Tucker Carlson: We've Done Such a Thorough Job of Dividing Society Into the Educated Class and Non-Educated Class We've Destroyed Most Bonds of Compassion and Fellow-Feeling Between Them
Hitting a note I've hit myself once or twice before.
To the extent that Carlson’s on-air commentary these days is guided by any kind of animating idea, it is perhaps best summarized as a staunch aversion to whatever his right-minded neighbors believe. The country has reached a point, he tells me, where the elite consensus on any given issue should be "reflexively distrusted.""Look, it's really simple," Carlson says. "The SAT 50 years ago pulled a lot of smart people out of every little town in America and funneled them into a small number of elite institutions, where they married each other, had kids, and moved to an even smaller number of elite neighborhoods.
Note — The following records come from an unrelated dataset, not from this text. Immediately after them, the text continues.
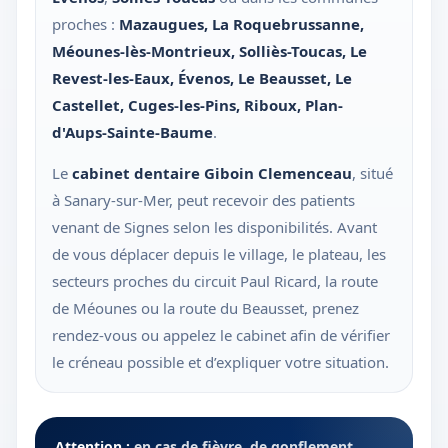
proches :
Mazaugues, La Roquebrussanne,
Méounes-lès-Montrieux, Solliès-Toucas, Le
Revest-les-Eaux, Évenos, Le Beausset, Le
Castellet, Cuges-les-Pins, Riboux, Plan-
d'Aups-Sainte-Baume
.
Le
cabinet dentaire Giboin Clemenceau
, situé
à Sanary-sur-Mer, peut recevoir des patients
venant de Signes selon les disponibilités. Avant
de vous déplacer depuis le village, le plateau, les
secteurs proches du circuit Paul Ricard, la route
de Méounes ou la route du Beausset, prenez
rendez-vous ou appelez le cabinet afin de vérifier
le créneau possible et d’expliquer votre situation.
Attention :
en cas de fièvre, de gonflement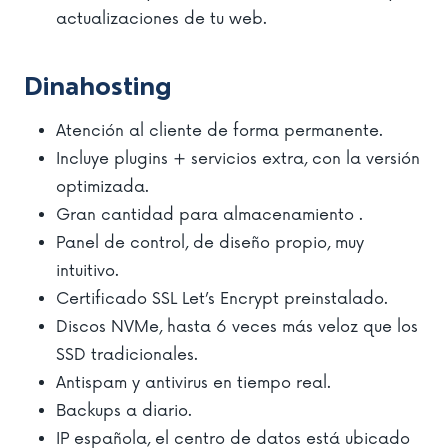
actualizaciones de tu web.
Dinahosting
Atención al cliente de forma permanente.
Incluye plugins + servicios extra, con la versión
optimizada.
Gran cantidad para almacenamiento .
Panel de control, de diseño propio, muy
intuitivo.
Certificado SSL Let’s Encrypt preinstalado.
Discos NVMe, hasta 6 veces más veloz que los
SSD tradicionales.
Antispam y antivirus en tiempo real.
Backups a diario.
IP española, el centro de datos está ubicado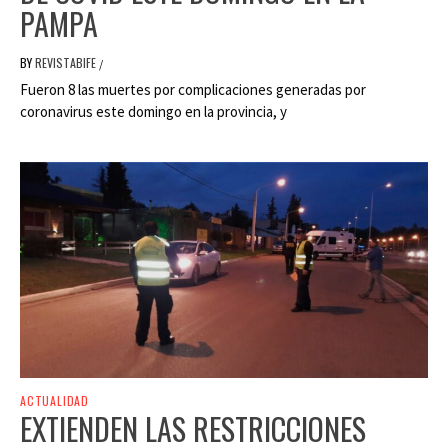
PAMPA
BY
REVISTABIFE
/
Fueron 8 las muertes por complicaciones generadas por
coronavirus este domingo en la provincia, y
ACTUALIDAD
EXTIENDEN LAS RESTRICCIONES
We created the most effective meritocracy ever."
"But the problem with the meritocracy," he continues, is that it "leeches all the empathy out of your society... The second you think that all your good fortune is a product of your virtue, you become highly judgmental, lacking empathy, totally without self-awareness, arrogant, stupid--I mean all the stuff that our ruling class is."
Carlson recounts, with some amusement, how he saw these attitudes surface in his neighbors’ response to Trump’s victory. He recalls receiving a text message on election night from a stunned Democratic friend declaring his intention to flee the country with his family. Carlson replied by asking if he could use their pool while they were gone.
"I mean people were, like, traumatized," he says. And yet, in the months since then, "no one I know has learned anything. There's been no moment of reflection...It's just, 'This is what happens when you let dumb people vote.'" Carlson finds this brand of snobbery particularly offensive: "Intelligence is not a moral category. That’s what I find a lot of people in my life assume. It’s not. God doesn’t care how smart you are, actually."
I'd go further than that, and agree with Megan McArdle and Instapundit that while the New Mandarins are good at a very limited number of cognitive functions, they are sorely lacking in crucial ones, the ability to reject received wisdom among one of the most important.
Those who have the most ego invested in the skill of repeating what Teacher has told them are naturally going to be very averse to suggesting the heresy that Teacher might be wrong.